_WHAT THIS TASK INVOLVES_: Reproduce the listing below word for word, leaving out the pictures.
------------------------------------------------------------
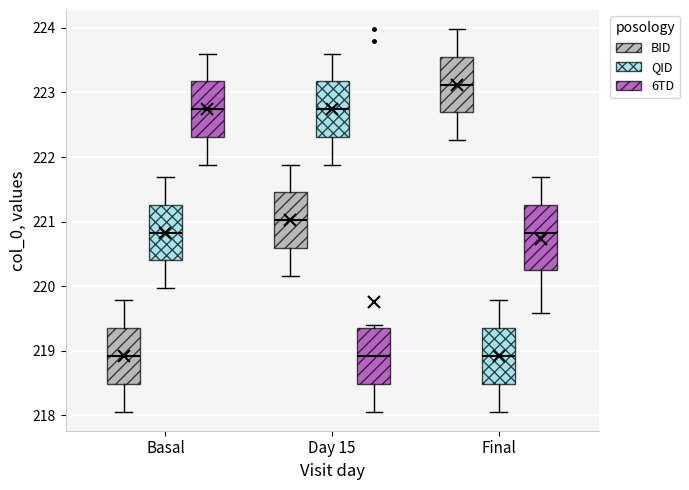

Reading left to right, read every box against the y-axis: the position of its median line, the range the box covers, and the ends of its whiskers. The values are not printed on the chart, so give them approximately, as read against the axis.

Basal (BID): median 218.9, box 218.5 to 219.4, whiskers 218.1 to 219.8
Basal (QID): median 220.8, box 220.4 to 221.3, whiskers 220.0 to 221.7
Basal (6TD): median 222.7, box 222.3 to 223.2, whiskers 221.9 to 223.6
Day 15 (BID): median 221.0, box 220.6 to 221.5, whiskers 220.2 to 221.9
Day 15 (QID): median 222.7, box 222.3 to 223.2, whiskers 221.9 to 223.6
Day 15 (6TD): median 218.9, box 218.5 to 219.4, whiskers 218.1 to 219.4 (just above the box's upper edge)
Final (BID): median 223.1, box 222.7 to 223.6, whiskers 222.3 to 224.0
Final (QID): median 218.9, box 218.5 to 219.4, whiskers 218.1 to 219.8
Final (6TD): median 220.8, box 220.3 to 221.3, whiskers 219.6 to 221.7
------------------------------------------------------------
_EXERCISE ANSWER_:
Reading left to right, read every box against the y-axis: the position of its median line, the range the box covers, and the ends of its whiskers. The values are not printed on the chart, so give them approximately, as read against the axis.

Basal (BID): median 218.9, box 218.5 to 219.4, whiskers 218.1 to 219.8
Basal (QID): median 220.8, box 220.4 to 221.3, whiskers 220.0 to 221.7
Basal (6TD): median 222.7, box 222.3 to 223.2, whiskers 221.9 to 223.6
Day 15 (BID): median 221.0, box 220.6 to 221.5, whiskers 220.2 to 221.9
Day 15 (QID): median 222.7, box 222.3 to 223.2, whiskers 221.9 to 223.6
Day 15 (6TD): median 218.9, box 218.5 to 219.4, whiskers 218.1 to 219.4 (just above the box's upper edge)
Final (BID): median 223.1, box 222.7 to 223.6, whiskers 222.3 to 224.0
Final (QID): median 218.9, box 218.5 to 219.4, whiskers 218.1 to 219.8
Final (6TD): median 220.8, box 220.3 to 221.3, whiskers 219.6 to 221.7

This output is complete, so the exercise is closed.